Nicolas-Xavier FERRAND



Passion (s)

This exhibition follows upon an adventure which started in the 1970’s in Dunkirk in the beginnings of the Delaine collection which I was discovering. Then there followed the encounters with Eugène Leroy, Eugène Dodeigne, Yvan Theys, the visits to Philippe Leclerc’s collection in Hem, the sharing with the Syrian-Lebanese engineer Pierre Eid who made me discover Egypt and experience the progress of our history before arriving here in Notre-Dame de la Treille on Franck Longelin’s proposal to put on an exhibition about his own canvasses and about the Delaine collection, ‘The Passion of Dunkirk’. The second collection of a man who was facing illness, was questioning the meaning of life and questioned his artist friends, asking them to re-read in order to get going again on Matthew’s, John’s and Mark’s gospels. To throw oneself into that mad idea : to die in order to save men. Texts so often heard and that I have just started to decipher, disconcerting parallels with the creators’ solitary lives.

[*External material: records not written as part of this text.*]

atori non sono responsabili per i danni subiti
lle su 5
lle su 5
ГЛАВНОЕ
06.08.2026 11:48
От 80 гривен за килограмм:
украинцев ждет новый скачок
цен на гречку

 Years after a painter’s and an artistic director’s course. Weary of the speeches on contemporary art and of the tracks which muddle up the most cultivated people and make us remember little except gossips, careers, financial investments, inevitable events of shows of hammered art. I needed to find some meaning, some concept external to conventional ideas and themes. The plan comes in time, Passion(s) is born with the complicity of the historian Nicolas-Xavier Ferrand.

 The modern crypt of Notre-Dame de la Treille is a place which is as big as it is secluded in ‘Vieux Lille’. It is situated in the centre of a town, which once was the European capital of culture, bordered with museums and ‘Maisons Folies’, the capital of a region where culture is brimming over with places, with means which are administrated with the weight of officialdom and which often present references coming from elsewhere.

This exhibition gathers twelve contemporary artists round a collection of monochrome drawings by the ‘Boulonnais’ painter Franck Longelin. It is accompanied by canvasses belonging to the Delaine collection (Baselitz, Fontana, Warhol…).

 Twelve artists with paths which became asserted in the course of time whom we entrusted with texts which they re-read in order to question the theme of Passion which belongs to our history, which adorns our churches, our museums, and is considered good to ignore and to discard from our modernity. In spite of the dizzy aspect of the subject and in spite of everyone’s approaches, they all have accepted and have been fascinated, sensing the importance of a moment to live, an experience which is built without any certainty on a sensitive subject.

The canvasses, sculptures, photos and videos which have been achieved are as many interruptions of time amid everyone’s productions. Paths in the pursuit of a story which has been unflaggingly dealt with by artists. Quests for the thickness of a world which witness, question and are aimed at everybody in order to open spaces and maybe help to find a meaning as an answer to the pervading void. To find again Gilbert Delaine’s energy and his questioning.